Is it possible for JavaFastPFOR to work with LONG?
Hello, I'm facing exactly the same issue - but I'm about to implement a workaround - write longs to ByteBuffer, then get AsIntBuffer and .array() for it. Then it can be divided into two parts - one for first 32 bits and one for last 32 bits. So there will be smaller variance between two sets of integers - I'm about to test this approach, and will write about achieved compression ratio. But for sure it would be faster if JavaFastPFOR already worked with int64. (some algorithms would require significant modification)
@kk00ss
ByteBuffers are often atrociously slow.
Could you please suggest an other workaround? I can think of splitting 64bits integers into groups with differences no larger than int32.MaxValue probably. It should be much simpler actually.
Contributions to the library toward the resolution of this issue are invited.
+1 need support for long as well
:+1: would be super interesting
Pull requests invited.
Any progress here?
@PhilippS93 Are you interested in helping?
@lemire I would be keen to give a hand, but do you have some designs in mind ? Here a few suggestion:
- We would introduce a
LongCODEC(similarly toIntegerCODEC) ? - A first implementation would consist in relying on an underlying
IntegerCODEC? (similarly toCompositionandSkippableComposition) - This LongAs2IntsCodec would split one long as 2 integers ?
- We would prefer buffering 128 long into 2x128 ints, in order to comply with
FastPFOR128, and hoping that 128xhighParts would compress reasonably (like 128xlowParts) (as we expect interleaving highparts and lowParts to give poor results) ? - Is there any alternative implementations ? (Java, or not-Java FastPFOR implementations)
- Do we have some available dataset ?
Yes. A LongCODEC seems like a reasonable first step. I would start with just Variable Byte. I would not start with something as complicated as FastPFOR128.

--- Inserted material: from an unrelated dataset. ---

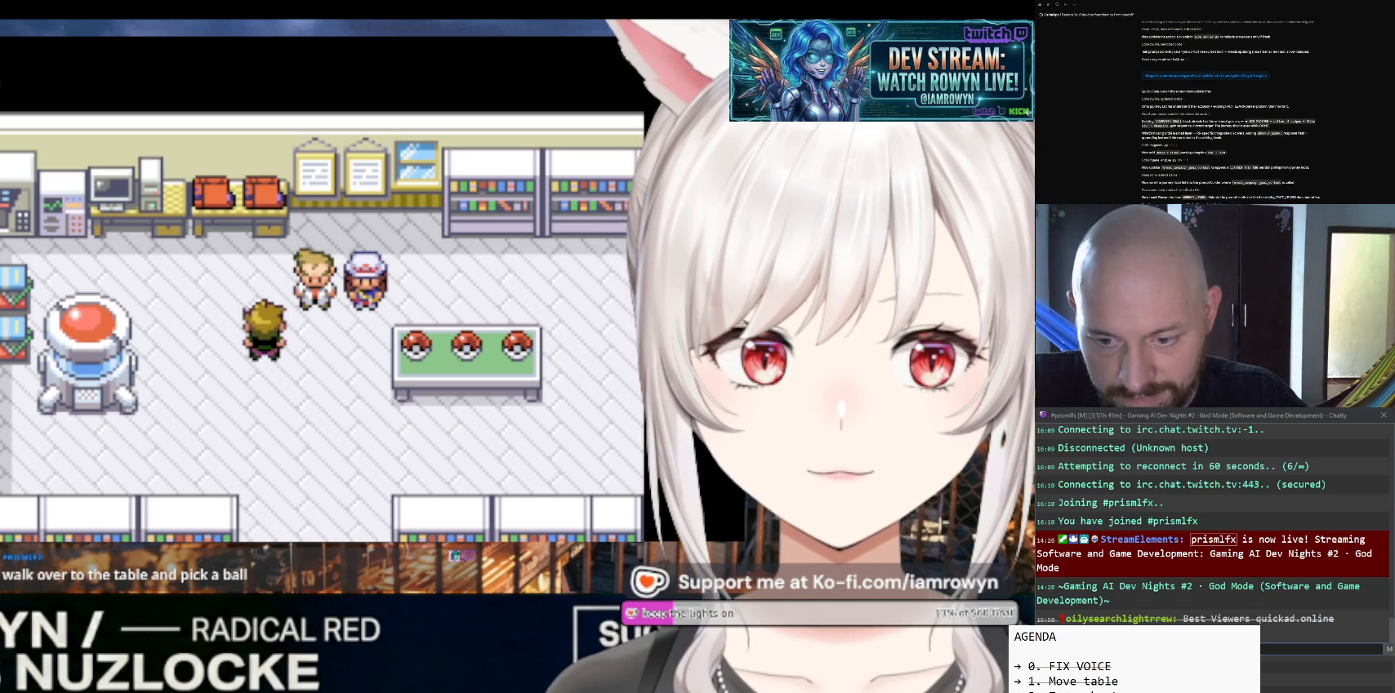
{"buttons": ["B"], "events": []}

This LongAs2IntsCodec would split one long as 2 integers
This does not sound ideal.
Is there any alternative implementations ?
In C, surely... in Java, you will only find specific cases. E.g., you will definitively find existing code for a variable byte implementation.
Do we have some available dataset ?
It is a good question. I have do not have any.
Got it. Let me propose a first draft, we'll see what we can achieve.
Fixed by @blacelle, see https://github.com/lemire/JavaFastPFOR/pull/55
Of course, we can create many more codecs... the possibilities are endless, but we now have the base.
Closing.